2. Develop a multivariate approach. Alternative scoring data helps you identify outliers. Bank transactions, utilities payments, retail activity, and social media tell borrowers’ storiesbeyond their credit reports. For example, someone with a great credit score might have risky behavioral patterns. A person with a low credit score may pay his bills on time and save consistently — and be a safer borrower despite previous credit issues.

Before implementing new lending standards, study the relationship between different data points on your current portfolio. Understand what drives your previous customers’ behavior so you can roll that information into the new underwriting system and build a comprehensive evaluation process.

3. Follow up with continual monitoring. Once you’ve made a credit decision, behavioral data becomes progressively more important, so you need a solid technology stack in place. Analyze every individual’s payment cadence and methods.
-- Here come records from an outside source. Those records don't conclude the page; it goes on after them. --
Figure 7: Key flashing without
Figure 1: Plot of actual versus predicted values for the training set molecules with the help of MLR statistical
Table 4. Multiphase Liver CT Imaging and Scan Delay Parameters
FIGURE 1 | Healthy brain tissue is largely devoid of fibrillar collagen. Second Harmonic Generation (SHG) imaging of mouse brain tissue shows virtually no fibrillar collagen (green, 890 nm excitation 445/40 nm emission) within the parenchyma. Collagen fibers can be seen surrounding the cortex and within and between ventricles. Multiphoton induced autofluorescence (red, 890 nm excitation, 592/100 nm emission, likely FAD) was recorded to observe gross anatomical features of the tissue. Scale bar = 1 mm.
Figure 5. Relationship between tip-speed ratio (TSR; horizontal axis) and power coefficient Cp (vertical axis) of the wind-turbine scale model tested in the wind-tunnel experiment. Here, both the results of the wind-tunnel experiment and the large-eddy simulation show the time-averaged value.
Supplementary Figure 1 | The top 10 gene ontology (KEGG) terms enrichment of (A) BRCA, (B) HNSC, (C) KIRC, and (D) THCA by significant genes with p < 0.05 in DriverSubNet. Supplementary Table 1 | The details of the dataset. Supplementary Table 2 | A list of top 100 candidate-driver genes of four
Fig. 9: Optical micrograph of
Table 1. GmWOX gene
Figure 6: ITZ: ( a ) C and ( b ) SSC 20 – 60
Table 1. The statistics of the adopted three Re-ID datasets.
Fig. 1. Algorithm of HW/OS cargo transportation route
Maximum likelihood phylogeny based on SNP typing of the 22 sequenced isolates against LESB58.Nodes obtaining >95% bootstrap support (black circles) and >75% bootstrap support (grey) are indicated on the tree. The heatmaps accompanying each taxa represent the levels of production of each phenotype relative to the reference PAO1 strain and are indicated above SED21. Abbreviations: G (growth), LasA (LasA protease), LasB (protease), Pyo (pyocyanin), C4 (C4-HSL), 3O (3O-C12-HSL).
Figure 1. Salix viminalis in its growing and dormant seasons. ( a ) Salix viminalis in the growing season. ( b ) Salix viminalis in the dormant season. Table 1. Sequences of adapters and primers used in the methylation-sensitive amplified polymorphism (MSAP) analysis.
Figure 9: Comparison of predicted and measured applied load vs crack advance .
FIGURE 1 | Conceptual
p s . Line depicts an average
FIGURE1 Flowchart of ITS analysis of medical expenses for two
Identify common denominators in default or prepayment using algorithms like k-means clustering to spot patterns and modal credit and payment personalities.

These strategies will enable you to make informed decisions when customers ask for credit line increases or new loans. You can tie ongoing data points to the original factors that influenced the loan decision to predict future behavior.

Technology empowers lenders to make smarter decisions and compile comprehensive data sets on their customers. By accounting for behavioral data over time, you can identify trends that help you adjust your terms and offerings according to consumer repayment patterns. Credit scores alone can’t help you do that. Alternative data will.

Dusty Wunderlich is the founder and CEO of Bristlecone Holdings, a high-growth network of consumer and business-to-business finance platforms and financial technologies. Its mission is to democratize the world of finance for the better. Dusty is a current recipient of the Twenty under 40 Awards in Reno, Nevada, and is a member of the Young Entrepreneur Council.